Worse, “coping” doesn’t sound very glamorous and, described without the context of results, can easily be characterized as gimmickry. So understandably, neither the P3 industry nor public-sector officials are enthusiastic about describing the coping function of P3s per se. Instead, it’s natural to try to spin the story in terms of the classic P3 first-best solution and find some sort of distant cost-savings or hypothetical risk transfer (however nebulous) to justify the deal.**
That’s a real problem, regardless of good intentions. Coping tactics can easily morph into dangerous and addictive gimmicks unless they’re kept on the straight and narrow path by transparency. Here’s a passage from a Volcker State Task Force white paper on budget reforms that puts the matter succinctly (emphasis added):
The budget process is most problematic during difficult fiscal times, especially recessions.
When a state resorts to such gimmicks as shifting payments from one year to the next, underestimating expenditures, or using inflated revenue estimates, it may be doing so both to cope and to preserve the illusion of budgetary balance without raising taxes or cutting programs.
But ensuring that budgets are realistic and that one-time actions are clearly described will
help guarantee those actions are used only when necessary and kept to a minimum.
This is all especially true for coping tactics using P3s because they are complex deals anyway and involve significant long-term commitments. It’s one thing to cope with a revenue shortfall by delaying spending that can made up in a year or two – it’s quite another thing to cope with a debt limit by entering into a 30-year P3 contract on a $250m project. It’s not necessarily bad – but the reasons for doing it that way and the real net benefits need to be clearly disclosed.
Clear disclosure and accessible transparency standards for fiscal management P3s will require some development, since the nature of the beast is somewhat different than usual public-sector commitment. But it’s eminently achievable since at the core of a P3 transaction there’s always a very detailed contract about every conceivable obligation that the public sponsor might have under the arrangement. That’s inevitable and automatic because the private-sector won’t invest otherwise.
So there’s plenty of raw material for transparency in a P3 contract. The challenge is to convert the multi-foot-high stack of paper into meaningful and relevant language and numbers, and then fit these into the standard context of public-sector budgeting and fiscal disclosure like GASB and CAFRs. It may take some work – but a small price to pay for using such a powerful tool as a P3 in a prudent and sustainable way.

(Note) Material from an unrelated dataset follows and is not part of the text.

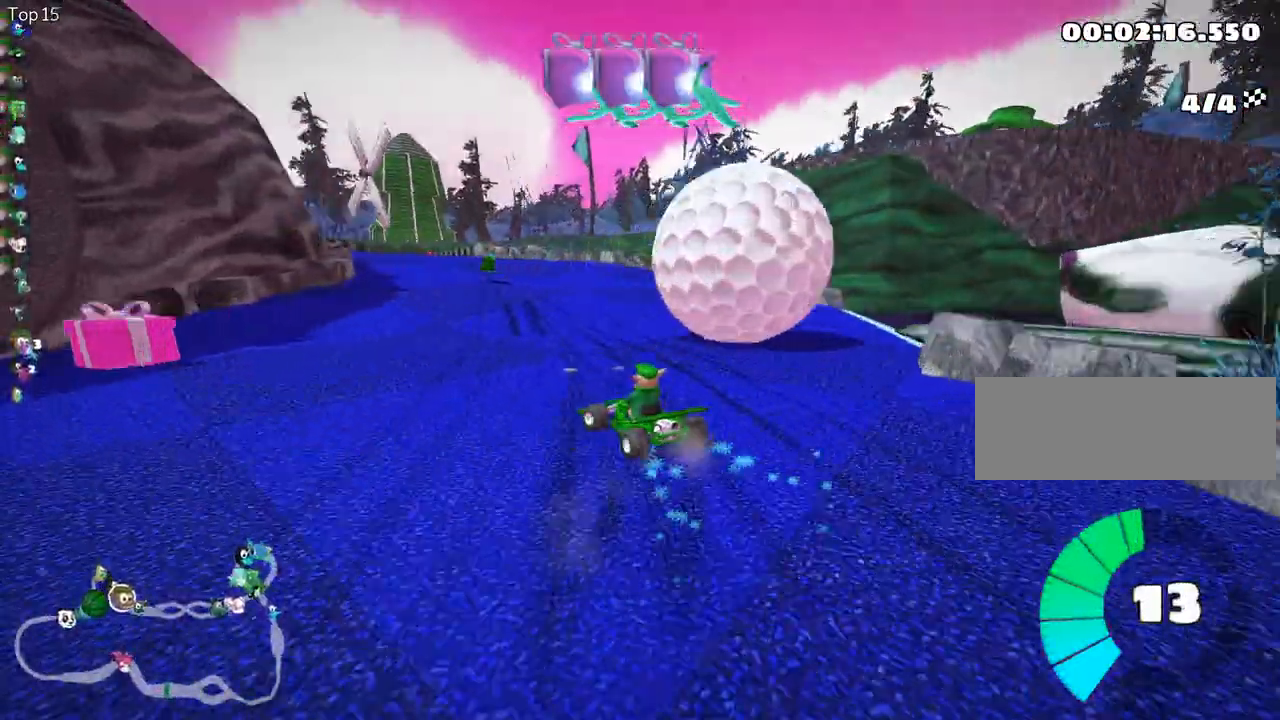
{"keys": ["right", "skid", "up"], "events": [[50, "right", "down"], [83, "left", "up"], [283, "left", "down"], [333, "right", "up"], [433, "right", "down"], [483, "left", "up"]]}
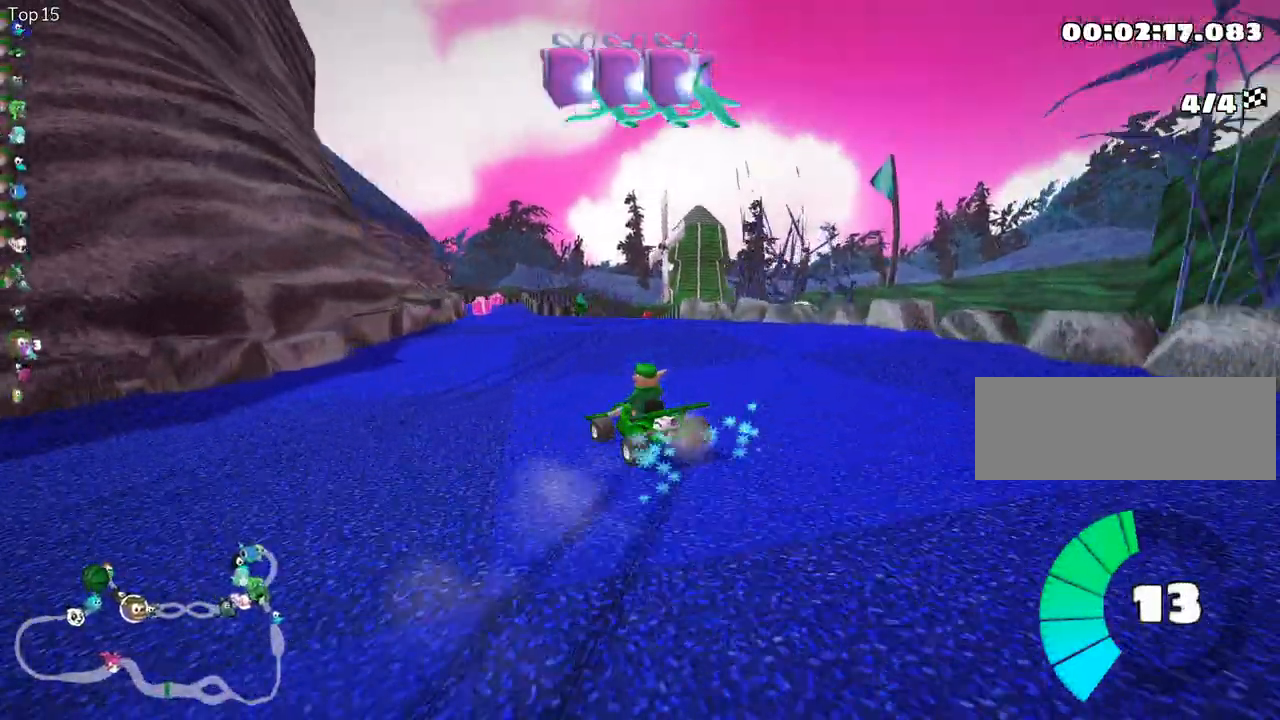
{"keys": ["right", "skid", "up"], "events": [[100, "right", "up"], [233, "right", "down"]]}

The public policy case for more transparency with fiscal management P3s is clear. But the P3 industry should also support the effort. It’s in the industry’s long-term (and larger-scale) interest to ensure that P3s are seen as above suspicion when it comes to gimmickry. If the product really delivers value – even of the second-best, coping variety – then shine a light on it.
*/ Interesting that a former Governor of the Bank of England, Mervyn King, uses the same distinction between “optimizing” and “coping” in his recent book to describe the limits of central bank policy. His point is that in most cases it is impossible to optimize around economic risk using models and stochastic analysis – real-world is far too complex. Instead, central banks should focus on coping with uncertainty with simple robust tools.
**/ I think this is main reason that Value for Money P3 evaluations are often so convoluted and lacking in credibility. When the primary purpose of a P3 is fiscal management, cost savings and risk transfer by themselves are unlikely to make a compelling case when simply and honestly measured. In order to make the case only in those terms (instead of the fiscal management reality), requires unrealistic assumptions, arbitrary adjustments for hypothetical risks and opportunity costs, discount rate games and all the rest. The net result is no one believes the VfM study anyway.